His eyes glinted. ‘Please continue to trust me, Mam’selle Sophie.’

She flinched at his use of her name, but went on. ‘Very well. I am a servant—chief seamstress, in fact—at the Tuileries Palace. And my father is a deputy curator here.’ Her musical voice, he noted, was steady, but he could see the anxiety, the fear almost, that shadowed her lovely blue eyes.

‘I see,’ he said. ‘And both you and Thierry seem rather afraid of the emperor finding anything in here to provoke him on the day of his wedding. Is there any chance of that, mam’selle?’

She drew in a deep breath. ‘At this point, Monsieur Jacques, I must take you yet further into my confidence.’

‘Let me guess.’ The artist—Jacques—had been looking around calmly at all the treasures in here, but now he turned to her, his dark eyes steady. ‘You’re planning a daredevil robbery, aren’t you?’

‘Please do not be ridiculous!’ Sophie clasped her hands together tightly.
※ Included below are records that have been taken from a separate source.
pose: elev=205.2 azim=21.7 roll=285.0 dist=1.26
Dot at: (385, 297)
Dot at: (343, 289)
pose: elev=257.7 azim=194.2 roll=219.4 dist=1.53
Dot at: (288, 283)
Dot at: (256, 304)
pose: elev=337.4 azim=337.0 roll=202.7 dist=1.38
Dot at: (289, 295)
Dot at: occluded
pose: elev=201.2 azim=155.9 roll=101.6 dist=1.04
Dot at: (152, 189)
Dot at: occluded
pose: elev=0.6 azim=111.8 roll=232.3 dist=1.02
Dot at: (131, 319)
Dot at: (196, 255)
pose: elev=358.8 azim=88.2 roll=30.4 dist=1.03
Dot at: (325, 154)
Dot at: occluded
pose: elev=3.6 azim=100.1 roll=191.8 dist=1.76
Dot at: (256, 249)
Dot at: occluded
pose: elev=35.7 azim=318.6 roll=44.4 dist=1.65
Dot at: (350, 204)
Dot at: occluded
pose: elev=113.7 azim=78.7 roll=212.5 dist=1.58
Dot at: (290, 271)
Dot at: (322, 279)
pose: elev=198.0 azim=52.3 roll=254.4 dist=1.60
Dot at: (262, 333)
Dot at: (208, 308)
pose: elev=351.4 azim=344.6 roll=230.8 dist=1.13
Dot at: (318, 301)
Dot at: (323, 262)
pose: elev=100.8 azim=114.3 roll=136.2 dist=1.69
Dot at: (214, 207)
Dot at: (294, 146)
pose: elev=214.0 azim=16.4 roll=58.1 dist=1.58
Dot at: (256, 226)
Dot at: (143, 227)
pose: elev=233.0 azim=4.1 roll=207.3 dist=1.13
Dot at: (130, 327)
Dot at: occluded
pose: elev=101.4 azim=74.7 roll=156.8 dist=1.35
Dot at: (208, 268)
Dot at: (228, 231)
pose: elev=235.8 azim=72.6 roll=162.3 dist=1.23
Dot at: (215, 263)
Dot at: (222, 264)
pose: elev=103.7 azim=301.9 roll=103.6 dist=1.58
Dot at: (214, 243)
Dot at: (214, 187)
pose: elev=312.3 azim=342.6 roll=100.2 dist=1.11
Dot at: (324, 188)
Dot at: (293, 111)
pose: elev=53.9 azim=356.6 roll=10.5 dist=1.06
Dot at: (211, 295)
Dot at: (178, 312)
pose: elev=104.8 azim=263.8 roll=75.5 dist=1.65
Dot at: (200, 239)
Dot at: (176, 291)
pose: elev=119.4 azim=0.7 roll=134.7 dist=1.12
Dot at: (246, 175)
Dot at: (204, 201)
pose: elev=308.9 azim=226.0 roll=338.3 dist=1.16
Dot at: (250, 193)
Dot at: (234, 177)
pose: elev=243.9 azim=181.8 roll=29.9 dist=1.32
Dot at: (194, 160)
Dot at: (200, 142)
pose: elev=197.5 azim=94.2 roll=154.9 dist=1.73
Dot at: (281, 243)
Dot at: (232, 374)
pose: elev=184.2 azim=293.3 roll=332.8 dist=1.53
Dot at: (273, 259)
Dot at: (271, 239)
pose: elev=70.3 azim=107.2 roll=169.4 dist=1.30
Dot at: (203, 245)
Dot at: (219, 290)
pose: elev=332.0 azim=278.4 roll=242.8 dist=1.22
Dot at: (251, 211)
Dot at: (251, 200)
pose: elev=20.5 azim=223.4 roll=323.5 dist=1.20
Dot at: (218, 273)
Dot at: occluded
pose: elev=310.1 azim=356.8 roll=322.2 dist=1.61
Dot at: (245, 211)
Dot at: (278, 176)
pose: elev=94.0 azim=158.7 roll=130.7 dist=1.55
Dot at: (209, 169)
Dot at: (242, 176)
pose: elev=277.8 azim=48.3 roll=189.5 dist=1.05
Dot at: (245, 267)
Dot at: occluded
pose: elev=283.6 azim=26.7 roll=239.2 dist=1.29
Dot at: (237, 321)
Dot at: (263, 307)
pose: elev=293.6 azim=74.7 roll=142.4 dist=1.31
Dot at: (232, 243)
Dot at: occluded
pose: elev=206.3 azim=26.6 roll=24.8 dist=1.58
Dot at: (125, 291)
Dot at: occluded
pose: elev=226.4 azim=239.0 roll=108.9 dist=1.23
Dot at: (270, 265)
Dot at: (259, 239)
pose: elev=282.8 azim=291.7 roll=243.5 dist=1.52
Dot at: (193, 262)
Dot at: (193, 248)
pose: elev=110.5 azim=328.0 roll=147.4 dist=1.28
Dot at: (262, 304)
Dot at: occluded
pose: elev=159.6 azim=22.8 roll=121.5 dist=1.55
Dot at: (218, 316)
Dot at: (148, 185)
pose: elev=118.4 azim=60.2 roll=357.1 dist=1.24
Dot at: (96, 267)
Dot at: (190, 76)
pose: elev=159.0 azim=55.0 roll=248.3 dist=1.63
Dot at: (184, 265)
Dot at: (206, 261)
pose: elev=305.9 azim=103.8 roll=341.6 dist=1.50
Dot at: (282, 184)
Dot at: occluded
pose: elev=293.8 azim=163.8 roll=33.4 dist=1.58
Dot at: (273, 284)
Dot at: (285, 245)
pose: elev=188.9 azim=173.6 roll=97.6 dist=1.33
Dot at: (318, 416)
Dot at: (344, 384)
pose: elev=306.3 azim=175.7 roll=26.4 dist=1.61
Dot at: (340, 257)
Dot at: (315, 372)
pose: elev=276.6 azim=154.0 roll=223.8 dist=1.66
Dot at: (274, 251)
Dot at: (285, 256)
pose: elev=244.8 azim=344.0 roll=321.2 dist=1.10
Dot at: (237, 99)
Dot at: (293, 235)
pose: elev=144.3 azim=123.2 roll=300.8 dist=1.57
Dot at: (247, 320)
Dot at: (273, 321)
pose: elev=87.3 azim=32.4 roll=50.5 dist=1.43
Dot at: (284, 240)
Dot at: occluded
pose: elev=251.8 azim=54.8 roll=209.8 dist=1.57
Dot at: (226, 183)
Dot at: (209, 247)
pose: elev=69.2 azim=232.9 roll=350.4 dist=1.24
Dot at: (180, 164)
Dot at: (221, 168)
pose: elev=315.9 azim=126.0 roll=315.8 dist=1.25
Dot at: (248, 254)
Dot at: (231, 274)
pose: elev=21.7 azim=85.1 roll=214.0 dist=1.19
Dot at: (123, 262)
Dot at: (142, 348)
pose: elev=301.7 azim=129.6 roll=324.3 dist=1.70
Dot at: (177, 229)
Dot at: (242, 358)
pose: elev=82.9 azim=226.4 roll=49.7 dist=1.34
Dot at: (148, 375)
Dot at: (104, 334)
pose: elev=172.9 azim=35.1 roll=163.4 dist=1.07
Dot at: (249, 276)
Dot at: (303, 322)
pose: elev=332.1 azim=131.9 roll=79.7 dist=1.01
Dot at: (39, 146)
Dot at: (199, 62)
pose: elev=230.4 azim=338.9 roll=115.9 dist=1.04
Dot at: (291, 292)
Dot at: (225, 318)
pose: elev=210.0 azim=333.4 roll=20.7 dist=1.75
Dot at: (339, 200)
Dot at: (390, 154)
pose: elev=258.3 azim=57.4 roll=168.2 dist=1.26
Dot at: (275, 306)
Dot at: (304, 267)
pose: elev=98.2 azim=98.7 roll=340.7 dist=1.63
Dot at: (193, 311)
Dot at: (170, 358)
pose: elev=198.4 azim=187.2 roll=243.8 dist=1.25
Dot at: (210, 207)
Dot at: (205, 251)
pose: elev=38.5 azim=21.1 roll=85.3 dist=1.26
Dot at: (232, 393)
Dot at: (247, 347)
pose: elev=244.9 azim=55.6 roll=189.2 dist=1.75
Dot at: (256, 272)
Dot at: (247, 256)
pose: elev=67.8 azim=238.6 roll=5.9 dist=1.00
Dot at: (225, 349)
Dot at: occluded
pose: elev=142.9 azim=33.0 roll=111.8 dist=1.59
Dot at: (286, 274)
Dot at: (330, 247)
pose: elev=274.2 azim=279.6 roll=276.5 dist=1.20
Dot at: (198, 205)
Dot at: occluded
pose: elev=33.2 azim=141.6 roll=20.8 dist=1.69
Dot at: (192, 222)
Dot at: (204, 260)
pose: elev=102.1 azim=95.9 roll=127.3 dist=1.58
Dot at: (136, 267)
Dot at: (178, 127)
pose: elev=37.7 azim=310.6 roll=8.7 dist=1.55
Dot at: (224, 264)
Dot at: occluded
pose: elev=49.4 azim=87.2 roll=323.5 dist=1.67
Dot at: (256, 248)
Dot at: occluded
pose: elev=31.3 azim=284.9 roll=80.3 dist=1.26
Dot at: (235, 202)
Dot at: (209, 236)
Ever since she’d set eyes on this man, she’d felt awkward, self-conscious. And it was absurd! She was a twenty-three-year-old woman, and used to dealing with the haughty staff of the Tuileries, sometimes even the emperor himself! ‘There is no question of any wrongdoing whatsoever,’ she went on emphatically. ‘But the problem, such as it is, means that some work has to be done in here in utter secrecy. As I’ve said, if word of this gets out, then I am in trouble. But so are you, and I take it that you are probably in various sorts of trouble and penniless anyway, living as you do!’

She saw an answering flash of something else in his eyes then. Humour? Was he still finding all this amusing?

‘So,’ Sophie went on, fighting down the fresh thudding at her heart, ‘so, I will pay you what I can, which is not much. But my father, as deputy curator, has a certain amount of influence, and he will see, once our transaction is completed, that you get commissions in plenty. Do you agree, before I tell you what I require?’

His eyes flickered over her, lazily, yet in a way that somehow made her pulse race. What was he doing, looking at her like that? She tried to stubbornly outstare him, yet found herself utterly distracted by his implacably male figure, his hands, his mouth—oh, Lord, that impossibly wicked mouth, that surely was curling even now, in a smile of derision.…

She fixed her eyes rather desperately on the rakish stripes of his waistcoat. He drawled, ‘Promises are empty things. You said you will pay me what you can. I’d like to know how much.’

Her voice was a little unsteady now. ‘I cannot afford more than two hundred francs.’

He folded his arms. ‘That,’ he said with faintly concealed contempt, ‘is pitiable.’

‘It’s not much, I know!’ Her distress was open. ‘But the commissions—my father will make sure you become known, in circles you can only dream of, aristocratic circles!’

He folded his arms, and leaned his wide shoulders back against a gilded pillar that was crowned by a marble bust of Napoleon. Bother Napoleon, Sophie thought in a sudden outburst of fury, bother him!

‘An offer I can resist, believe me.’

‘Oh.’ Her disappointment made her almost crumple.

Then he shrugged, an easy, lithe movement that somehow made her heart do a strange little flutter. ‘But I’ll make a suggestion, shall I? I’ll tell you what my fee will be. But only when you’ve told me exactly what you require me to do.’

She bit her lip. ‘I’ve told you. I have so little money, I cannot pay you more!’

‘Who said it would be money, mam’selle?’ he drawled. ‘Indeed, all it will cost you is a few minutes of your time, believe me.’

Her mind reeled. Whatever it was, she had to accept. She was desperate.

‘My task?’ he prompted gently.

She moistened her dry lips and met his eyes directly, almost proudly. He liked that.